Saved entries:
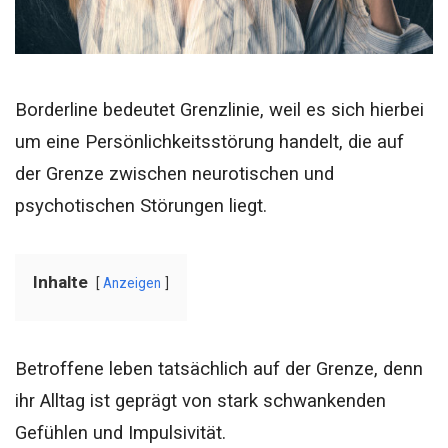
Borderline bedeutet Grenzlinie, weil es sich hierbei
um eine Persönlichkeitsstörung handelt, die auf
der Grenze zwischen neurotischen und
psychotischen Störungen liegt.
Inhalte
Anzeigen
Betroffene leben tatsächlich auf der Grenze, denn
ihr Alltag ist geprägt von stark schwankenden
Gefühlen und Impulsivität.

## Activity
Copy out all the data exactly. No images belong in the copy.

## Response area
Borderline bedeutet Grenzlinie, weil es sich hierbei
um eine Persönlichkeitsstörung handelt, die auf
der Grenze zwischen neurotischen und
psychotischen Störungen liegt.
Inhalte
Anzeigen
Betroffene leben tatsächlich auf der Grenze, denn
ihr Alltag ist geprägt von stark schwankenden
Gefühlen und Impulsivität.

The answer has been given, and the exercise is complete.